> **Written instruction**:
Copy every line of the records below exactly as it appears.

Dataset excerpt:
■ ■ ■ ■

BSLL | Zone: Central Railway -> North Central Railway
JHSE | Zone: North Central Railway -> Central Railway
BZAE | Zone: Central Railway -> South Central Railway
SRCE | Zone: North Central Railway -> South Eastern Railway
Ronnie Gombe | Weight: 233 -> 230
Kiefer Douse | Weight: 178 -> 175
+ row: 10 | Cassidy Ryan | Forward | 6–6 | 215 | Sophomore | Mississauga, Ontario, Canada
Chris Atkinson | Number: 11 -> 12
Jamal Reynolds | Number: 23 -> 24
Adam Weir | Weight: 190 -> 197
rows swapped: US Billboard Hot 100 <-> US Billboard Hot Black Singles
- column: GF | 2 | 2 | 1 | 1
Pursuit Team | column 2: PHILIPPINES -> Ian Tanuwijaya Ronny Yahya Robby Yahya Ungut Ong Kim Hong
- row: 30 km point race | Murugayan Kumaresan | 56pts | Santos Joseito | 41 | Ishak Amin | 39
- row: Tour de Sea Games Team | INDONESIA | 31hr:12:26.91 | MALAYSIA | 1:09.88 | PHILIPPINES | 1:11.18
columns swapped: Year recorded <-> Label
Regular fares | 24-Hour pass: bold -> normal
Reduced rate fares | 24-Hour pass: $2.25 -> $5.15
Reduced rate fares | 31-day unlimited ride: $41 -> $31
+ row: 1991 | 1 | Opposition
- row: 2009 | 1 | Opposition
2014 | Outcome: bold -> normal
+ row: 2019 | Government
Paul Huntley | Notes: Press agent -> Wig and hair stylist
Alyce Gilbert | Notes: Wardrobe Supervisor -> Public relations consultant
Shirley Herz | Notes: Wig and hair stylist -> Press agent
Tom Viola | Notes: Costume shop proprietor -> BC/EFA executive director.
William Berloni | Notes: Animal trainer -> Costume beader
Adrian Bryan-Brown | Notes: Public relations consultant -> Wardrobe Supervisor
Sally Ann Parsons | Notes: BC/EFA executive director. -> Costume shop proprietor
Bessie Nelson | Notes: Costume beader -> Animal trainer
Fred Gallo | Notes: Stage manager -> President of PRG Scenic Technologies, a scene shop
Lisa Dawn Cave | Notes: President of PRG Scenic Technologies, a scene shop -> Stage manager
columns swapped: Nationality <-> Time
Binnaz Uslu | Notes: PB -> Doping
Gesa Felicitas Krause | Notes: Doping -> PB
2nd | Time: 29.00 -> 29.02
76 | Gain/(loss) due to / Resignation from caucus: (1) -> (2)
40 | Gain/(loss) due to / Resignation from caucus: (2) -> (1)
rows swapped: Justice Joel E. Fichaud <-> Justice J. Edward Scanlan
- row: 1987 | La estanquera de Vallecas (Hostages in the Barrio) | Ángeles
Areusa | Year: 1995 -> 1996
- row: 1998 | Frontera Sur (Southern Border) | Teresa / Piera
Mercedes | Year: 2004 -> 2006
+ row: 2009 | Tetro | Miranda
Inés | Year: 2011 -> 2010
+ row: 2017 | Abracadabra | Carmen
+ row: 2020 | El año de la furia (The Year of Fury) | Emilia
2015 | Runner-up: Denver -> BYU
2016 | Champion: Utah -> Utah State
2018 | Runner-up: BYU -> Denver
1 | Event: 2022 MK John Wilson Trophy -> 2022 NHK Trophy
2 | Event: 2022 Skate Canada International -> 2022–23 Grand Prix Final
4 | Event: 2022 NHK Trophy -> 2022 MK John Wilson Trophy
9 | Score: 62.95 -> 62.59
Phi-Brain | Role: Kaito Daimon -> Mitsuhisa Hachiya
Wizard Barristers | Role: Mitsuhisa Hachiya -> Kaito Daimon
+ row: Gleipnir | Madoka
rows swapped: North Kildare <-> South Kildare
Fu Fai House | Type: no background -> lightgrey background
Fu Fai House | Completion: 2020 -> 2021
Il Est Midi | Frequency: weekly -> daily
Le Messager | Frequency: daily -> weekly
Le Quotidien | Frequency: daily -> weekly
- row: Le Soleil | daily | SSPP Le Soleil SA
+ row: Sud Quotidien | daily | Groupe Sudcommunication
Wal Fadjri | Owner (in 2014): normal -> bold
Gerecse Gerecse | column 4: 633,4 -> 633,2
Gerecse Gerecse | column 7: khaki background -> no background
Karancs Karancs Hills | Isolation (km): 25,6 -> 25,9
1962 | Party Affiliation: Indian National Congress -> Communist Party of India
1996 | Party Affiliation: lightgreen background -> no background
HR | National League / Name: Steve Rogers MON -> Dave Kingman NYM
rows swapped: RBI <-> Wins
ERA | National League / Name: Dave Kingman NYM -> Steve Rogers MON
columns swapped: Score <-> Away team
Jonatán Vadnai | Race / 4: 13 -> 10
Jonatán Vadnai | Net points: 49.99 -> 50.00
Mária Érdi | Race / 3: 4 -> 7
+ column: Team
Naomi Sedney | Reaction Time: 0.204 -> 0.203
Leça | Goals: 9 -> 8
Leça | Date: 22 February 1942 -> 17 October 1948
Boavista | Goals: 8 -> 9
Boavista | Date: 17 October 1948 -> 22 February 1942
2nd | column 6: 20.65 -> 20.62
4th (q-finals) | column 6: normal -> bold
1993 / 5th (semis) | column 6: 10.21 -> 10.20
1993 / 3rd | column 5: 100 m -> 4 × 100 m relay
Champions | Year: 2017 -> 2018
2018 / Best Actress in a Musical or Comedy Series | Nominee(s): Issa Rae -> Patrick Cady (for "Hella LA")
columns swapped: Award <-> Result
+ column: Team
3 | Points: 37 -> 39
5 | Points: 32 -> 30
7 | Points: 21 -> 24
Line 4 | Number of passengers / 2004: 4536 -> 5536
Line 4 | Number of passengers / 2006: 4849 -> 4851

■ ■ ■ ■

> **Solution to this problem**:
BSLL | Zone: Central Railway -> North Central Railway
JHSE | Zone: North Central Railway -> Central Railway
BZAE | Zone: Central Railway -> South Central Railway
SRCE | Zone: North Central Railway -> South Eastern Railway
Ronnie Gombe | Weight: 233 -> 230
Kiefer Douse | Weight: 178 -> 175
+ row: 10 | Cassidy Ryan | Forward | 6–6 | 215 | Sophomore | Mississauga, Ontario, Canada
Chris Atkinson | Number: 11 -> 12
Jamal Reynolds | Number: 23 -> 24
Adam Weir | Weight: 190 -> 197
rows swapped: US Billboard Hot 100 <-> US Billboard Hot Black Singles
- column: GF | 2 | 2 | 1 | 1
Pursuit Team | column 2: PHILIPPINES -> Ian Tanuwijaya Ronny Yahya Robby Yahya Ungut Ong Kim Hong
- row: 30 km point race | Murugayan Kumaresan | 56pts | Santos Joseito | 41 | Ishak Amin | 39
- row: Tour de Sea Games Team | INDONESIA | 31hr:12:26.91 | MALAYSIA | 1:09.88 | PHILIPPINES | 1:11.18
columns swapped: Year recorded <-> Label
Regular fares | 24-Hour pass: bold -> normal
Reduced rate fares | 24-Hour pass: $2.25 -> $5.15
Reduced rate fares | 31-day unlimited ride: $41 -> $31
+ row: 1991 | 1 | Opposition
- row: 2009 | 1 | Opposition
2014 | Outcome: bold -> normal
+ row: 2019 | Government
Paul Huntley | Notes: Press agent -> Wig and hair stylist
Alyce Gilbert | Notes: Wardrobe Supervisor -> Public relations consultant
Shirley Herz | Notes: Wig and hair stylist -> Press agent
Tom Viola | Notes: Costume shop proprietor -> BC/EFA executive director.
William Berloni | Notes: Animal trainer -> Costume beader
Adrian Bryan-Brown | Notes: Public relations consultant -> Wardrobe Supervisor
Sally Ann Parsons | Notes: BC/EFA executive director. -> Costume shop proprietor
Bessie Nelson | Notes: Costume beader -> Animal trainer
Fred Gallo | Notes: Stage manager -> President of PRG Scenic Technologies, a scene shop
Lisa Dawn Cave | Notes: President of PRG Scenic Technologies, a scene shop -> Stage manager
columns swapped: Nationality <-> Time
Binnaz Uslu | Notes: PB -> Doping
Gesa Felicitas Krause | Notes: Doping -> PB
2nd | Time: 29.00 -> 29.02
76 | Gain/(loss) due to / Resignation from caucus: (1) -> (2)
40 | Gain/(loss) due to / Resignation from caucus: (2) -> (1)
rows swapped: Justice Joel E. Fichaud <-> Justice J. Edward Scanlan
- row: 1987 | La estanquera de Vallecas (Hostages in the Barrio) | Ángeles
Areusa | Year: 1995 -> 1996
- row: 1998 | Frontera Sur (Southern Border) | Teresa / Piera
Mercedes | Year: 2004 -> 2006
+ row: 2009 | Tetro | Miranda
Inés | Year: 2011 -> 2010
+ row: 2017 | Abracadabra | Carmen
+ row: 2020 | El año de la furia (The Year of Fury) | Emilia
2015 | Runner-up: Denver -> BYU
2016 | Champion: Utah -> Utah State
2018 | Runner-up: BYU -> Denver
1 | Event: 2022 MK John Wilson Trophy -> 2022 NHK Trophy
2 | Event: 2022 Skate Canada International -> 2022–23 Grand Prix Final
4 | Event: 2022 NHK Trophy -> 2022 MK John Wilson Trophy
9 | Score: 62.95 -> 62.59
Phi-Brain | Role: Kaito Daimon -> Mitsuhisa Hachiya
Wizard Barristers | Role: Mitsuhisa Hachiya -> Kaito Daimon
+ row: Gleipnir | Madoka
rows swapped: North Kildare <-> South Kildare
Fu Fai House | Type: no background -> lightgrey background
Fu Fai House | Completion: 2020 -> 2021
Il Est Midi | Frequency: weekly -> daily
Le Messager | Frequency: daily -> weekly
Le Quotidien | Frequency: daily -> weekly
- row: Le Soleil | daily | SSPP Le Soleil SA
+ row: Sud Quotidien | daily | Groupe Sudcommunication
Wal Fadjri | Owner (in 2014): normal -> bold
Gerecse Gerecse | column 4: 633,4 -> 633,2
Gerecse Gerecse | column 7: khaki background -> no background
Karancs Karancs Hills | Isolation (km): 25,6 -> 25,9
1962 | Party Affiliation: Indian National Congress -> Communist Party of India
1996 | Party Affiliation: lightgreen background -> no background
HR | National League / Name: Steve Rogers MON -> Dave Kingman NYM
rows swapped: RBI <-> Wins
ERA | National League / Name: Dave Kingman NYM -> Steve Rogers MON
columns swapped: Score <-> Away team
Jonatán Vadnai | Race / 4: 13 -> 10
Jonatán Vadnai | Net points: 49.99 -> 50.00
Mária Érdi | Race / 3: 4 -> 7
+ column: Team
Naomi Sedney | Reaction Time: 0.204 -> 0.203
Leça | Goals: 9 -> 8
Leça | Date: 22 February 1942 -> 17 October 1948
Boavista | Goals: 8 -> 9
Boavista | Date: 17 October 1948 -> 22 February 1942
2nd | column 6: 20.65 -> 20.62
4th (q-finals) | column 6: normal -> bold
1993 / 5th (semis) | column 6: 10.21 -> 10.20
1993 / 3rd | column 5: 100 m -> 4 × 100 m relay
Champions | Year: 2017 -> 2018
2018 / Best Actress in a Musical or Comedy Series | Nominee(s): Issa Rae -> Patrick Cady (for "Hella LA")
columns swapped: Award <-> Result
+ column: Team
3 | Points: 37 -> 39
5 | Points: 32 -> 30
7 | Points: 21 -> 24
Line 4 | Number of passengers / 2004: 4536 -> 5536
Line 4 | Number of passengers / 2006: 4849 -> 4851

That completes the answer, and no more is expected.